Zugegeben: Wäre ich Haupternährerin einer Familie hätte ich wohl noch länger gebraucht, um mir wirklich sicher zu sein, dass ich meine Stelle kündigen und etwas Neues wagen will. Ich hätte noch mehr Abklärungen getroffen, ich hätte vielleicht noch bis nach den Nationalratswahlen gewartet aber ich hätte es trotzdem getan. Da bin ich mir sicher. Es ist der Wunsch aus meinem Inneren, mich auf den Weg zu neuen Aufgaben zu machen. Ich hätte auch als 45 Jährige Mutter darauf gehört.

Ich kenne Männer, die haben ihren Job mit Mitte 50 quittiert und sich einen neuen Arbeitgeber gesucht. Mutig? Warscheinlich schon, ja.

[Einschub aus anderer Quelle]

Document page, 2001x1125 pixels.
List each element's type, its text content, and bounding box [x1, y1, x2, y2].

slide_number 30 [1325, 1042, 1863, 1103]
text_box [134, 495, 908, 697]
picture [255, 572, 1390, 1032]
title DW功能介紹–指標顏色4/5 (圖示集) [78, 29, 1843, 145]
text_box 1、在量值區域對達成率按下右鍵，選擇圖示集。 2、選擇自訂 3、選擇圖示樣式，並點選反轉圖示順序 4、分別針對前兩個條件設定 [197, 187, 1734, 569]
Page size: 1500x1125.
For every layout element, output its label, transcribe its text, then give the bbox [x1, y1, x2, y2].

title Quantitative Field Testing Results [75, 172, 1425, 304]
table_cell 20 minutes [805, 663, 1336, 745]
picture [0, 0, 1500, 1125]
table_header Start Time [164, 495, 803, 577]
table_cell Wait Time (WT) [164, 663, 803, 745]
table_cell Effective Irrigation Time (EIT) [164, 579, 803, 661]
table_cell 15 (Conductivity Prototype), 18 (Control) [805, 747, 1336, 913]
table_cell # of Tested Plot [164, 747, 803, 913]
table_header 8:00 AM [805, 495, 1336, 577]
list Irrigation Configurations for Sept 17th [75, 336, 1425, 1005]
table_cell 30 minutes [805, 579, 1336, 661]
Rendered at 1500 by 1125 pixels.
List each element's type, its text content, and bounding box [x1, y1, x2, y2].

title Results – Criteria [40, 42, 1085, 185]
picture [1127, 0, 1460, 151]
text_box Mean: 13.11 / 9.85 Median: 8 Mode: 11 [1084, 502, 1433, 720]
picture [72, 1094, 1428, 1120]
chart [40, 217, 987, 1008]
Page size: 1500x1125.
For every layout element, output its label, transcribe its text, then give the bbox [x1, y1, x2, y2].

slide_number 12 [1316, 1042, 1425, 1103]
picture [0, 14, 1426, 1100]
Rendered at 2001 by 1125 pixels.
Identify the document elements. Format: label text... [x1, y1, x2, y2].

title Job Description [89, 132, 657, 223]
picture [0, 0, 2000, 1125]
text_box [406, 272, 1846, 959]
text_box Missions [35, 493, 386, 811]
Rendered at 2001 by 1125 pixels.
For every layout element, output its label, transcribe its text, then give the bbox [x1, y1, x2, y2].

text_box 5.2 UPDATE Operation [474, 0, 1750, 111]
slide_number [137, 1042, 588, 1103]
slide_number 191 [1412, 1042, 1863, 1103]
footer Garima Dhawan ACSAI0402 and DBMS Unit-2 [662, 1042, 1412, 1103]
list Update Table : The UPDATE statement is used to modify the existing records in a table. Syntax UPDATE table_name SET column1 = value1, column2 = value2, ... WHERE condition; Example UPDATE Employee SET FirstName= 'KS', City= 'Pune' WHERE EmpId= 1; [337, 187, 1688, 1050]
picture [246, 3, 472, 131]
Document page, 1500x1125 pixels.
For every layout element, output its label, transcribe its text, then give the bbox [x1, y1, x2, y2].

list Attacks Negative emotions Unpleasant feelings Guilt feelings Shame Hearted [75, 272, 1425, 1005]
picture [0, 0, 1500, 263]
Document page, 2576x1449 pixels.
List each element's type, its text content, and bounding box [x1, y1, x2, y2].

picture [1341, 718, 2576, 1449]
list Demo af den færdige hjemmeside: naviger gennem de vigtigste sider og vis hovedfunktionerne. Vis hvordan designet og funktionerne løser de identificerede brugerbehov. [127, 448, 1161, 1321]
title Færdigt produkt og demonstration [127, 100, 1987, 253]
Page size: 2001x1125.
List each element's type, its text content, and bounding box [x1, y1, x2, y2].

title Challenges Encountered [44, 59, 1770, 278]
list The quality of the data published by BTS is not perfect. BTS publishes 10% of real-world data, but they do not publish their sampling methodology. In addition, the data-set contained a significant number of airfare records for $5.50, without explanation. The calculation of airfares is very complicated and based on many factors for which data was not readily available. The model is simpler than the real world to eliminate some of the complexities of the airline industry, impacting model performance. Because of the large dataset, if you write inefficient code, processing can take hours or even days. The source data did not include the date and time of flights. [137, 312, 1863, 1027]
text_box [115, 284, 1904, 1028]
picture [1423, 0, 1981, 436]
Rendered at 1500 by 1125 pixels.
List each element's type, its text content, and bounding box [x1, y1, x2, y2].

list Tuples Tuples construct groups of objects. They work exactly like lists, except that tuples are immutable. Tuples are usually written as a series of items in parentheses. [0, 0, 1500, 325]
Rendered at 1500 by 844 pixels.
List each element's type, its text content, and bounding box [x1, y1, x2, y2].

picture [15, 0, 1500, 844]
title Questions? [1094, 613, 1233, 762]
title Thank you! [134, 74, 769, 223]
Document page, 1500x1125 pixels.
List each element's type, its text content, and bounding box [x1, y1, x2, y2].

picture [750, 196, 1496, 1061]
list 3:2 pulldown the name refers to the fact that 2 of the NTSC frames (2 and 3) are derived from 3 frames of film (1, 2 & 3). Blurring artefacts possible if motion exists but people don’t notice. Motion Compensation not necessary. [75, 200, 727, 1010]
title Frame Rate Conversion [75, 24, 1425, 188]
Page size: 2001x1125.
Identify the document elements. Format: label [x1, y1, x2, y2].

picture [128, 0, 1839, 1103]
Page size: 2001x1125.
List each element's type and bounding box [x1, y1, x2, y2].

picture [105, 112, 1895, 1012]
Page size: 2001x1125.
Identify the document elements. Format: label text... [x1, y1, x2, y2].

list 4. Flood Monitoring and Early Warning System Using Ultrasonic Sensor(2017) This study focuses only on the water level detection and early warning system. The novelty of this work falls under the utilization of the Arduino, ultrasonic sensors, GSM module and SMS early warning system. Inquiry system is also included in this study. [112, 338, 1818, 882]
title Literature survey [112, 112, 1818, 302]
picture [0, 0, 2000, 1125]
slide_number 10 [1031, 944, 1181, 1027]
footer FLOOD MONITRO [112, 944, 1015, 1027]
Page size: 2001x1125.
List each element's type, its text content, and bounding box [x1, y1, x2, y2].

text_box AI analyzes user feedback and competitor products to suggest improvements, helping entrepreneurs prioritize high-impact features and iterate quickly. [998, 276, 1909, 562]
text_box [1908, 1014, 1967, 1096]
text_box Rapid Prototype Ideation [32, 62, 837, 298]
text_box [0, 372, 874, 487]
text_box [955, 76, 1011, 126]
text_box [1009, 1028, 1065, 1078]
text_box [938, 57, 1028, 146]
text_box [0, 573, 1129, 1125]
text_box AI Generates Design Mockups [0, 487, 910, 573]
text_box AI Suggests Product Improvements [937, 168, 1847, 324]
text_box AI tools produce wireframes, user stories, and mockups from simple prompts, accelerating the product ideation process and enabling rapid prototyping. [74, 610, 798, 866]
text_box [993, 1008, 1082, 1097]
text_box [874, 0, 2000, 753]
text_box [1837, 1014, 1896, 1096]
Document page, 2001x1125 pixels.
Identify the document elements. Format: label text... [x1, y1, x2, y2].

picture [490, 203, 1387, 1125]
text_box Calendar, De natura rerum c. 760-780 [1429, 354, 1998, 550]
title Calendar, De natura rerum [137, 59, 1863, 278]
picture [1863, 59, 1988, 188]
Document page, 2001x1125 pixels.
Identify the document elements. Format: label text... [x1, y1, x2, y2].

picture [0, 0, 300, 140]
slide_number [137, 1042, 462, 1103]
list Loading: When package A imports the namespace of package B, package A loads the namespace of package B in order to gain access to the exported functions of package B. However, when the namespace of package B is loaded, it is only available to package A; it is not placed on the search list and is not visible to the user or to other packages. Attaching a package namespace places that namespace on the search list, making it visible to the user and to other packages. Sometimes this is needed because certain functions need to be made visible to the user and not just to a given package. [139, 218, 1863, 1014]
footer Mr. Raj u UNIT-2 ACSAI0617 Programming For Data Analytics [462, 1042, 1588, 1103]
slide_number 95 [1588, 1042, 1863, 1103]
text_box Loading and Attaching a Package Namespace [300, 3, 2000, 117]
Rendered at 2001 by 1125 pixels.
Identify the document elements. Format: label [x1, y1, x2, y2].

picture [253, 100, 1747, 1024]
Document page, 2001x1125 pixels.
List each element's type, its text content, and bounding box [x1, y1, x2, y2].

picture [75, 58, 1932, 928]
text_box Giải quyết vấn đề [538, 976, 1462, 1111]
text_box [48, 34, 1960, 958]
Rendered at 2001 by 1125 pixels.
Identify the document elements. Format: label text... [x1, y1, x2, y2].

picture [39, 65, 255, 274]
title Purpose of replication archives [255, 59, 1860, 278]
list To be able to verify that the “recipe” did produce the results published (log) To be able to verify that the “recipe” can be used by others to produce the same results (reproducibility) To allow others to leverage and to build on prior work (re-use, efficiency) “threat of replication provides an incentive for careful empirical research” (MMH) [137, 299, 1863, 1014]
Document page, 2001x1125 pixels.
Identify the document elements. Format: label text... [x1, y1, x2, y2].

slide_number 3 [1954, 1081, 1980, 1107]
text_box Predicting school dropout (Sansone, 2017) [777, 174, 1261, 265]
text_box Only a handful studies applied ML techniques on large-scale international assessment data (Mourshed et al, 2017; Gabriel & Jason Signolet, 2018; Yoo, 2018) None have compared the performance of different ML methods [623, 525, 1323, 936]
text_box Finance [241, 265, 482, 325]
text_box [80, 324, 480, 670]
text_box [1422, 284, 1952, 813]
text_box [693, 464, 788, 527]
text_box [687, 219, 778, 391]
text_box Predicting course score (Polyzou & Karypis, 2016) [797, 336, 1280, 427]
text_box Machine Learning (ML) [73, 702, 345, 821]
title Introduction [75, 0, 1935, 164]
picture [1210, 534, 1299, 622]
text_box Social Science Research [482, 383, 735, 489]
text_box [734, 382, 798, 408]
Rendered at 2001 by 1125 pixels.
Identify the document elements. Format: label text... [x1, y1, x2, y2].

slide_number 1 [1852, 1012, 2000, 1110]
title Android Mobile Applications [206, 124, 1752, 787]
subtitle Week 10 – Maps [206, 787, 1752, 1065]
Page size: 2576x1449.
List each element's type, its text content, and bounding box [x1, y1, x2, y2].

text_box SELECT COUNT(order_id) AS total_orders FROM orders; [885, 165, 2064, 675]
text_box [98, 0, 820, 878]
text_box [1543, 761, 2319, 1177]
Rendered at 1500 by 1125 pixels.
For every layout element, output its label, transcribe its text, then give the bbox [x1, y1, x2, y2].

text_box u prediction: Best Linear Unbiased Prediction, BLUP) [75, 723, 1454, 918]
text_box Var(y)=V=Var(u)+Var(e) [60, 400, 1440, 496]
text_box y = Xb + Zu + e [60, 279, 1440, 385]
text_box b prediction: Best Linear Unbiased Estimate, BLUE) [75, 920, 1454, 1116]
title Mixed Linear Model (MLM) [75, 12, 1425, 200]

Ich kenne Frauen, die sich direkt nach der Ausbildung – mit kaum 20 – ihren Traum vom eigenen Unternehmen verwirklichten. Mutig? Ziemlich! Ich kenne schwule, lesbische, trans und bisexuelle Menschen, die in Ländern für ihre Rechte kämpfen, in denen ihre Art zu Lieben und Leben unter Strafe steht. Mutig? Ganz sicher! Eine Frage des Alters? Nein, das denke ich nicht. Ich denke, sie alle folgen ihrer inneren Überzeugung. Ihrem Herzen und ihren Träumen.

Ich wünsche allen Menschen den Mut und die Möglichkeit, ihren Träumen und ihrer inneren Überzeugung zu folgen. Egal wie alt sie sind. Egal ob weiblich, männlich oder x. Egal ob ungebunden oder mit Verantwortung für Dritte.

1 Comment

  1. Margaritha Dähler-Stettler sagt:

    Danke, Barbara, für diese Zeilen! Es freut mich, dass eine junge Frau ihre Gedanken so gut niederschreiben kann. Für den kommenden Wahlkampf als Nationalratskandidatin wünsche ich Dir alles Gute.